▶ Data under study:
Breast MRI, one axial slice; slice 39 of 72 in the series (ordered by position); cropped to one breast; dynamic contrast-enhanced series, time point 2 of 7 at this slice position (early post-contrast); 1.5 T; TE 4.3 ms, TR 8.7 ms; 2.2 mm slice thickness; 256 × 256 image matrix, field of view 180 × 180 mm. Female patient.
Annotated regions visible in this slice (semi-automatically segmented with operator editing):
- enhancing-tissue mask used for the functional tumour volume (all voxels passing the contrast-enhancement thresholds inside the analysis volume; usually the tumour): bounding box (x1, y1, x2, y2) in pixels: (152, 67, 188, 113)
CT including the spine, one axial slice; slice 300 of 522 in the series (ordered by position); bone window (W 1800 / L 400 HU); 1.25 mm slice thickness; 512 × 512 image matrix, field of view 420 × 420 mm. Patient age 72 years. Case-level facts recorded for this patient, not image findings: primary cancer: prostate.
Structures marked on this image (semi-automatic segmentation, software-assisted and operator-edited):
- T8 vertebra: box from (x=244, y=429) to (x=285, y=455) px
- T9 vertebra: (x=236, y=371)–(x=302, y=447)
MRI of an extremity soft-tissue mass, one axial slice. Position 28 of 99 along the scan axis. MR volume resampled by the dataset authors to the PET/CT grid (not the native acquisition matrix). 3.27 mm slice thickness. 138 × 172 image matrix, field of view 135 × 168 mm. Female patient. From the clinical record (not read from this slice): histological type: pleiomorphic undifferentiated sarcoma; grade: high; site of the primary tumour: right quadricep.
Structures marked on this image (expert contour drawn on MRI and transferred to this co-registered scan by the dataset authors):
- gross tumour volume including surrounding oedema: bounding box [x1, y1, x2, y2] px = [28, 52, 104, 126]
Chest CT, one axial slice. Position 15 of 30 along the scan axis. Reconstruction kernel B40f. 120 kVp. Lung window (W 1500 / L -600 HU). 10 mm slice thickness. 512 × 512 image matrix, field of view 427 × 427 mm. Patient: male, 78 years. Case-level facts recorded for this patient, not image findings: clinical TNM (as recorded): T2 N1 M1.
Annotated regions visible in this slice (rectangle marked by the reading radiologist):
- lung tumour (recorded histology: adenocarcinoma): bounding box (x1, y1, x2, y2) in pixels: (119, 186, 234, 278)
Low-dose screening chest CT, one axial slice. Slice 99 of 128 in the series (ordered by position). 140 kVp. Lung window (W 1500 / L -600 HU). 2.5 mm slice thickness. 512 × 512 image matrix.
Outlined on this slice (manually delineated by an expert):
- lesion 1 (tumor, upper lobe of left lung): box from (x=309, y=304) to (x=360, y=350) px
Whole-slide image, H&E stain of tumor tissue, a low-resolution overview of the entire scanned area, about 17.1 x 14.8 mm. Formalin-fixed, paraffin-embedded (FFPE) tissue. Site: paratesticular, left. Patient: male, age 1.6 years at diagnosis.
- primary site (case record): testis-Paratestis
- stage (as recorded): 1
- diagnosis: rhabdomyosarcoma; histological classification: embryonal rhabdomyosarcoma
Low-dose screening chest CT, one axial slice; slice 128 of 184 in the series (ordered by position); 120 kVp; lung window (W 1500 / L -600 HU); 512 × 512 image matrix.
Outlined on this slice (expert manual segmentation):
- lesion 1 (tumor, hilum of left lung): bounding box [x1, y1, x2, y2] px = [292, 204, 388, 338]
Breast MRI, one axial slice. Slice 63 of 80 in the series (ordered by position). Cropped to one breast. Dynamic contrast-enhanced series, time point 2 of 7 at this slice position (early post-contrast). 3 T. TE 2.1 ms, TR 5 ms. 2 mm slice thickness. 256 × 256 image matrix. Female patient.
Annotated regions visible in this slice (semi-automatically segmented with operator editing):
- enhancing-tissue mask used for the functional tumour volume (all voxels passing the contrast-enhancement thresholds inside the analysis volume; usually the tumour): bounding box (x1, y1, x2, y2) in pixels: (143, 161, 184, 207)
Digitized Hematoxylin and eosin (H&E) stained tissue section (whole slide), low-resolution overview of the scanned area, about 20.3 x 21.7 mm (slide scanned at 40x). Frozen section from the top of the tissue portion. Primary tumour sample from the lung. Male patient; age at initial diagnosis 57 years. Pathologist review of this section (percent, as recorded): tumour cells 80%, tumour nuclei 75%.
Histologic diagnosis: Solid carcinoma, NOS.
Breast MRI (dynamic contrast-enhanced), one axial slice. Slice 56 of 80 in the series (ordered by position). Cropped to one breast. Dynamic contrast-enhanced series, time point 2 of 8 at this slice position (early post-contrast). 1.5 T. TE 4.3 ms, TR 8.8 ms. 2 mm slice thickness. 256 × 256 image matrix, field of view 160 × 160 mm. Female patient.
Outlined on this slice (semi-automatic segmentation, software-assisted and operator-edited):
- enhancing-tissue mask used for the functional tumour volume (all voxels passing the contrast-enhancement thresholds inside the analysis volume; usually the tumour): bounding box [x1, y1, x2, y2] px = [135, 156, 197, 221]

▶ Exercise details:
Reproduce only the lines above, starting at the line with "Outlined on this slice (expert" and ending at the line with "- lesion 1 (tumor, hilum", exactly as written.

▶ Finished task:
Outlined on this slice (expert manual segmentation):
- lesion 1 (tumor, hilum of left lung): bounding box [x1, y1, x2, y2] px = [292, 204, 388, 338]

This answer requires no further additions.